Exactly the lines below from the one with "Nous contacter" up to and including the one with "google, speel Justin" make up the answer, with nothing else added.
┄┄┄┄┄┄┄┄┄┄┄┄┄┄┄┄┄┄┄┄
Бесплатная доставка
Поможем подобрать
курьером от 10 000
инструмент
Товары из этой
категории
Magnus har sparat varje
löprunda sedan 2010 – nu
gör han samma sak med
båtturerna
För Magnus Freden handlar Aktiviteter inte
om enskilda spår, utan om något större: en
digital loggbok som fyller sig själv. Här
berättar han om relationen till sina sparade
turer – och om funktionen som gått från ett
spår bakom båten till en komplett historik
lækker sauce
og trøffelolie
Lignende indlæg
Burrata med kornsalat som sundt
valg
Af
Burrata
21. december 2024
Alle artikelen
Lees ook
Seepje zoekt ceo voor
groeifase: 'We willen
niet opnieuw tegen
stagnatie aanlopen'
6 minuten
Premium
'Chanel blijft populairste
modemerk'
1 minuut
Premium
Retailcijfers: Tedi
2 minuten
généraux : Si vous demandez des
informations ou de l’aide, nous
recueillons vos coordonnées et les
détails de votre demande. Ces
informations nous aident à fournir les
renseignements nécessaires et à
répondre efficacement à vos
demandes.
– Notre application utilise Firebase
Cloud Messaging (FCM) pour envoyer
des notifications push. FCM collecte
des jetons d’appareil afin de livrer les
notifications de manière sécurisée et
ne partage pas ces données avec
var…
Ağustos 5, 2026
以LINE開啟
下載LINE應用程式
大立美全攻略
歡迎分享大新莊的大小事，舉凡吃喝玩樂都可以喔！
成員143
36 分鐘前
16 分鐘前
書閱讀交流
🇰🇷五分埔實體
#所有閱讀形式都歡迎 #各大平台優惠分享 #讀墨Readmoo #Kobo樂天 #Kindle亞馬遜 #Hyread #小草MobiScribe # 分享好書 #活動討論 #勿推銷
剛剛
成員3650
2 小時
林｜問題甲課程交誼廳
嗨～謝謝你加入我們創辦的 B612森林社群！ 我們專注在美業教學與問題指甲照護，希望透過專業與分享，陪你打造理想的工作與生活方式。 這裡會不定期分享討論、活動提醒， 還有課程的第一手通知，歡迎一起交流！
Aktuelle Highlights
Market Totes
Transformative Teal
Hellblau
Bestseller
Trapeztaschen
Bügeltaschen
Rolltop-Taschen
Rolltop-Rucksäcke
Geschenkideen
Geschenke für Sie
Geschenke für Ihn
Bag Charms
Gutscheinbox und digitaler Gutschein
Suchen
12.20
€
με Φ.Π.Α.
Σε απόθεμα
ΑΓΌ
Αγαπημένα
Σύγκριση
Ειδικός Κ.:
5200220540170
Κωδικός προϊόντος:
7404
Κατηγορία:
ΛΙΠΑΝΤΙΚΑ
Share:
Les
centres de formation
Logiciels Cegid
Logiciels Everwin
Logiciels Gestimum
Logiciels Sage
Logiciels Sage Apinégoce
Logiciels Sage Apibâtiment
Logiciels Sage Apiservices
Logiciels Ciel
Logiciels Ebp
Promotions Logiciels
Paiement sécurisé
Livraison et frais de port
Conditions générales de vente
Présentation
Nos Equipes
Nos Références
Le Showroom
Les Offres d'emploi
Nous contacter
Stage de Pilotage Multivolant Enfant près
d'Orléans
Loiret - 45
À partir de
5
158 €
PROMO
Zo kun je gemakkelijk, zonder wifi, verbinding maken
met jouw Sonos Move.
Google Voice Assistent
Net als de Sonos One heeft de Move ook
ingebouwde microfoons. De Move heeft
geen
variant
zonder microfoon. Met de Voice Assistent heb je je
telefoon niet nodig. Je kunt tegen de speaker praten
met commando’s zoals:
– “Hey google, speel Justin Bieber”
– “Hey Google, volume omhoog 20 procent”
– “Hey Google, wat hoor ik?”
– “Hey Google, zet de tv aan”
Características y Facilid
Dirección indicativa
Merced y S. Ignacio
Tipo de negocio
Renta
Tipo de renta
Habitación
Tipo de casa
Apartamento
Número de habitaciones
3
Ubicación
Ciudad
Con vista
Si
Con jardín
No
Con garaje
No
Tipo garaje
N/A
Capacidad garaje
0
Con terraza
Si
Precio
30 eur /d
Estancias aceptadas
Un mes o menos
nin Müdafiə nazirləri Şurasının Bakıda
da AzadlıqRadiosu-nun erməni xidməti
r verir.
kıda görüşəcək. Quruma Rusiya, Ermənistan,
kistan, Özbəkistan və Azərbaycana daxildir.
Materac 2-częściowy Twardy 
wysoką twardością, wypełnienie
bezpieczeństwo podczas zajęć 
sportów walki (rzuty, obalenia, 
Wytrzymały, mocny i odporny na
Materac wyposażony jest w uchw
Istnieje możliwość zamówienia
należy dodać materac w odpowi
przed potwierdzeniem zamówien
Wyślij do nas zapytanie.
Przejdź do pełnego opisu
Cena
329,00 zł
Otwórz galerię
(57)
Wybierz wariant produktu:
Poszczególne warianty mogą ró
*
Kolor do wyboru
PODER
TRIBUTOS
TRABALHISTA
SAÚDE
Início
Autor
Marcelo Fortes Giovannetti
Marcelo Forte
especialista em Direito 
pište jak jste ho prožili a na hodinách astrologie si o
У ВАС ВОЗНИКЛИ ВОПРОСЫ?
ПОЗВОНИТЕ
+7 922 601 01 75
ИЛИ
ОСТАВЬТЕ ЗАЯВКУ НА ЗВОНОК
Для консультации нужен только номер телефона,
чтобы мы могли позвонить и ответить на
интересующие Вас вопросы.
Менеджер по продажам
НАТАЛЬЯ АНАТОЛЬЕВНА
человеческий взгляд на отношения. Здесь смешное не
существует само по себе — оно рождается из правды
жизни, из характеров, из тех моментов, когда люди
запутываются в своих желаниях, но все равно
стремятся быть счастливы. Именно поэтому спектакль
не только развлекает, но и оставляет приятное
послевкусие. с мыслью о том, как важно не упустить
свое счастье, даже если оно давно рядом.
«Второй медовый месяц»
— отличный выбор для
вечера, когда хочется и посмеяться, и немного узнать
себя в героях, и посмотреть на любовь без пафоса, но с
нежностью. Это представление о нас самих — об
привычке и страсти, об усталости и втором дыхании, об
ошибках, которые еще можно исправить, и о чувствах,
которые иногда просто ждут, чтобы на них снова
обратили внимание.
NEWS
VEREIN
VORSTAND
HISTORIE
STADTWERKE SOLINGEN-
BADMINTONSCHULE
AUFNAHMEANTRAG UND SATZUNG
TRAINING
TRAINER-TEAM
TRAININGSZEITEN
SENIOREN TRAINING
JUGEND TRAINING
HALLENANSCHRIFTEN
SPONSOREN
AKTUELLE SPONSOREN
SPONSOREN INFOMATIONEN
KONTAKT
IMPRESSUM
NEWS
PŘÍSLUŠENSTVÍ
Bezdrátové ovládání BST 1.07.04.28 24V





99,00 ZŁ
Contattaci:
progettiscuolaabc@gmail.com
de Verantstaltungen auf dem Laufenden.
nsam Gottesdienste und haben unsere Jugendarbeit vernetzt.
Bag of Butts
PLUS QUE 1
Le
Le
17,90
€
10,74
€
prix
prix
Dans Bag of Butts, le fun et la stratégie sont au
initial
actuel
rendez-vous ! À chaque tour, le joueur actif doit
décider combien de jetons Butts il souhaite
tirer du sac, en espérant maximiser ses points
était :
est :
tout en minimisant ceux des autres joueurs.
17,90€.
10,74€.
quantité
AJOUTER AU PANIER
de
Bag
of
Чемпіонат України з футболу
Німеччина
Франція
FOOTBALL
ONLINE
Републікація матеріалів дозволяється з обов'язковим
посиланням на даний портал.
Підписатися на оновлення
┄┄┄┄┄┄┄┄┄┄┄┄┄┄┄┄┄┄┄┄
#### [Final answer]
Nous contacter
Stage de Pilotage Multivolant Enfant près
d'Orléans
Loiret - 45
À partir de
5
158 €
PROMO
Zo kun je gemakkelijk, zonder wifi, verbinding maken
met jouw Sonos Move.
Google Voice Assistent
Net als de Sonos One heeft de Move ook
ingebouwde microfoons. De Move heeft
geen
variant
zonder microfoon. Met de Voice Assistent heb je je
telefoon niet nodig. Je kunt tegen de speaker praten
met commando’s zoals:
– “Hey google, speel Justin Bieber”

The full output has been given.